--- START ---

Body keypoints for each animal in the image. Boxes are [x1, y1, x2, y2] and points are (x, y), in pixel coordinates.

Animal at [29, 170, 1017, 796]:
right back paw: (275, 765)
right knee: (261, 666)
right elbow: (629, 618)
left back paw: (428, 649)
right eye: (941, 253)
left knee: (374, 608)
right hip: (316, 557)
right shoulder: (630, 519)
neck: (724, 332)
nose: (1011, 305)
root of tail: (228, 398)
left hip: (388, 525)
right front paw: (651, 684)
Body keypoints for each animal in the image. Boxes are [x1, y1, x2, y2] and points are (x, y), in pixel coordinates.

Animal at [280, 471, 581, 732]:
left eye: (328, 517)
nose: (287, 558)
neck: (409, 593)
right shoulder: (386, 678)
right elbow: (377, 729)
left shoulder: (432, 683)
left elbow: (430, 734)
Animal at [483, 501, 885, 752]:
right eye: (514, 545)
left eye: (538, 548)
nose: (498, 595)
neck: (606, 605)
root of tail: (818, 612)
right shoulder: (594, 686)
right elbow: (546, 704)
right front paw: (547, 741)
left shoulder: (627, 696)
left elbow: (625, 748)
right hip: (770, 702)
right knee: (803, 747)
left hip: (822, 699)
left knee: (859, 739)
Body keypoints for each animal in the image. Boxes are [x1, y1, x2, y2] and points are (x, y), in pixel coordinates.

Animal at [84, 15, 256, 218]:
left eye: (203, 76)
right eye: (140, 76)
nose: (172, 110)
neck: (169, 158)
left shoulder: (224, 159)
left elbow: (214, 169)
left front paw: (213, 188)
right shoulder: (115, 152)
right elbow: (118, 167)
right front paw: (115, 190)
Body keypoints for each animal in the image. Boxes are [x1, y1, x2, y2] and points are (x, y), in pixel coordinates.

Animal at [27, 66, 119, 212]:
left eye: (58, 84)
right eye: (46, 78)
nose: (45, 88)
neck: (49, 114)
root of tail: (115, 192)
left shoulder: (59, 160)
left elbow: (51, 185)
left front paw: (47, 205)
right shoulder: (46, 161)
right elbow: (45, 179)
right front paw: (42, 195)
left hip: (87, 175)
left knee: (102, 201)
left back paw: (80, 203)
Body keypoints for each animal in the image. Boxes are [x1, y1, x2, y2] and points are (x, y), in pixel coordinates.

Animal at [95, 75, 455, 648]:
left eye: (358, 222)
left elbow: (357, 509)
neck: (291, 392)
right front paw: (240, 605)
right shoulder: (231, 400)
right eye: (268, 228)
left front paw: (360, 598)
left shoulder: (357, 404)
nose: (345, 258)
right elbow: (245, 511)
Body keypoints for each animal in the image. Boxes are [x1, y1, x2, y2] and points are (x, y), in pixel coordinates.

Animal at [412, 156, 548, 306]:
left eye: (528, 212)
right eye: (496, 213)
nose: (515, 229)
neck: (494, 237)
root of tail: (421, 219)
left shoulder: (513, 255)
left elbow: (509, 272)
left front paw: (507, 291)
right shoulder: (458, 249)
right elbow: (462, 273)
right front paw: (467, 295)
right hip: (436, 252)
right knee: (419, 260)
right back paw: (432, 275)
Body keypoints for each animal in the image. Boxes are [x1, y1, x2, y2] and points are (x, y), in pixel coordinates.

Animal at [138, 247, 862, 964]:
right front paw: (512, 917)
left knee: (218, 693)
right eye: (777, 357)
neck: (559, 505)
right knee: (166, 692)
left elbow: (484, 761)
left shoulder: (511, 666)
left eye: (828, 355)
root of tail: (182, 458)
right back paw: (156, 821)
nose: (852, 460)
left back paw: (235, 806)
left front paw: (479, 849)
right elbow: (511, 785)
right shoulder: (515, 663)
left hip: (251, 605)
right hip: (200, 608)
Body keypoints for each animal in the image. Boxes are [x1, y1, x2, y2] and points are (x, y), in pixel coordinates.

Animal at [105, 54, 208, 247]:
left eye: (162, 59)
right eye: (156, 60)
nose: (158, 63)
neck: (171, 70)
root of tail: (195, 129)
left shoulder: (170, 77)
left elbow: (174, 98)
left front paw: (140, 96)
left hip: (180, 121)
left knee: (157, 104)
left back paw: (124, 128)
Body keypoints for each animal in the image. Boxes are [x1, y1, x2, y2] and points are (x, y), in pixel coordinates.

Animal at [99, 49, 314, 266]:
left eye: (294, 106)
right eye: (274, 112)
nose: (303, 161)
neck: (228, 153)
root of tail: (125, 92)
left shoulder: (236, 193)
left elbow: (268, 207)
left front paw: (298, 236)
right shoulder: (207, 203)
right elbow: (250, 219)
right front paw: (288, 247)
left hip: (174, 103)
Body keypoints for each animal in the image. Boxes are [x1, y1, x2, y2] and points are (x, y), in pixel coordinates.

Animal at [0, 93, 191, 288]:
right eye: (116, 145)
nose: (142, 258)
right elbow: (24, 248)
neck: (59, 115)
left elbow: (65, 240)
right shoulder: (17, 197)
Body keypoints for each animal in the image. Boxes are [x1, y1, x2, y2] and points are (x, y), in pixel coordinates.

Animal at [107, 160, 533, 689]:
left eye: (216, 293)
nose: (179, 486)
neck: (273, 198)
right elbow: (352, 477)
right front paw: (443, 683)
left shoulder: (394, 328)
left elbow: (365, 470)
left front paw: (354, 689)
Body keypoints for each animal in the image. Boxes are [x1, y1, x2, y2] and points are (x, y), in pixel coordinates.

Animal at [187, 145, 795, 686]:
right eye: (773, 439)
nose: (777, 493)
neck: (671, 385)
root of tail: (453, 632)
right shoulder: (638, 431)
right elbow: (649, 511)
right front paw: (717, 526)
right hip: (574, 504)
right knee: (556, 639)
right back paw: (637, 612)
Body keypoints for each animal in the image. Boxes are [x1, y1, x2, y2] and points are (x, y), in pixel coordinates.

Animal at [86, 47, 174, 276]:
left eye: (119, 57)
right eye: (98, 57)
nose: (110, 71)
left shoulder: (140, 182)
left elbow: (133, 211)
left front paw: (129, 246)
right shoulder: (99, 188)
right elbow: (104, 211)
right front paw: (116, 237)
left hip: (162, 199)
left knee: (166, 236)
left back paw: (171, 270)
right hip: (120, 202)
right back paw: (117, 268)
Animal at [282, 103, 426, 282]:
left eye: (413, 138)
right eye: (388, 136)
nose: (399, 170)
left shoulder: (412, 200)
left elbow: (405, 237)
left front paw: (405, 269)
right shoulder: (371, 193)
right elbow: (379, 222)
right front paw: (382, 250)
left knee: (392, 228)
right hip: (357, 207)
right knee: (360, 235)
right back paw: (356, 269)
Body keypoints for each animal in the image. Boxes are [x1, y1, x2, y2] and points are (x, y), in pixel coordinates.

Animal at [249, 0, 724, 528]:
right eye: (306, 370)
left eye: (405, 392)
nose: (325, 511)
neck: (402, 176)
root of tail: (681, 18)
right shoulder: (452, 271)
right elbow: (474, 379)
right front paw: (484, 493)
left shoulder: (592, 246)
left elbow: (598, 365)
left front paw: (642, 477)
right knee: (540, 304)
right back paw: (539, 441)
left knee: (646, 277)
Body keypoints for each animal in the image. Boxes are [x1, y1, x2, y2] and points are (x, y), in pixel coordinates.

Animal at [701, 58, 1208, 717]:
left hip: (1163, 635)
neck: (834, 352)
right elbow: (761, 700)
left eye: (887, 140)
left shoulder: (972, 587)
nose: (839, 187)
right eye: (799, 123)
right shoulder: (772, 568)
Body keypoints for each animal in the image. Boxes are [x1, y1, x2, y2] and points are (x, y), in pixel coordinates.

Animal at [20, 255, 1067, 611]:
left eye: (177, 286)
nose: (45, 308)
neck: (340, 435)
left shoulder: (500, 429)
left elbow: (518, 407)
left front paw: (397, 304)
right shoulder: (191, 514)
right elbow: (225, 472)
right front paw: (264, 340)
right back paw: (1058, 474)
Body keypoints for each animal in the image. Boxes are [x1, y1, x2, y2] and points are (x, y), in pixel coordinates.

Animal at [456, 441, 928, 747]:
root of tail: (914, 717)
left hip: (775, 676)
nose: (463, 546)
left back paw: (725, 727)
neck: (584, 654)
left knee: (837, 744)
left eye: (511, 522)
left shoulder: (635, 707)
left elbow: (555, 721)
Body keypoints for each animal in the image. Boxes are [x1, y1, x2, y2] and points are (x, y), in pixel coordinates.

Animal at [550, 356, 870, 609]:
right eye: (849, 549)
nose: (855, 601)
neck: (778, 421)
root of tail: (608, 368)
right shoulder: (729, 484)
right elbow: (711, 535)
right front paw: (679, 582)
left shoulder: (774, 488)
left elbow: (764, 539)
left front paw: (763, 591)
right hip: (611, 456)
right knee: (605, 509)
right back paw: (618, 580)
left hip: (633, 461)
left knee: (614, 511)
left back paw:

--- END ---

Problem to work on:
Select every line of the records holding the string "tail".

Task result:
root of tail: (228, 398)
root of tail: (818, 612)
root of tail: (115, 192)
root of tail: (421, 219)
root of tail: (182, 458)
root of tail: (195, 129)
root of tail: (125, 92)
root of tail: (453, 632)
root of tail: (681, 18)
root of tail: (914, 717)
root of tail: (608, 368)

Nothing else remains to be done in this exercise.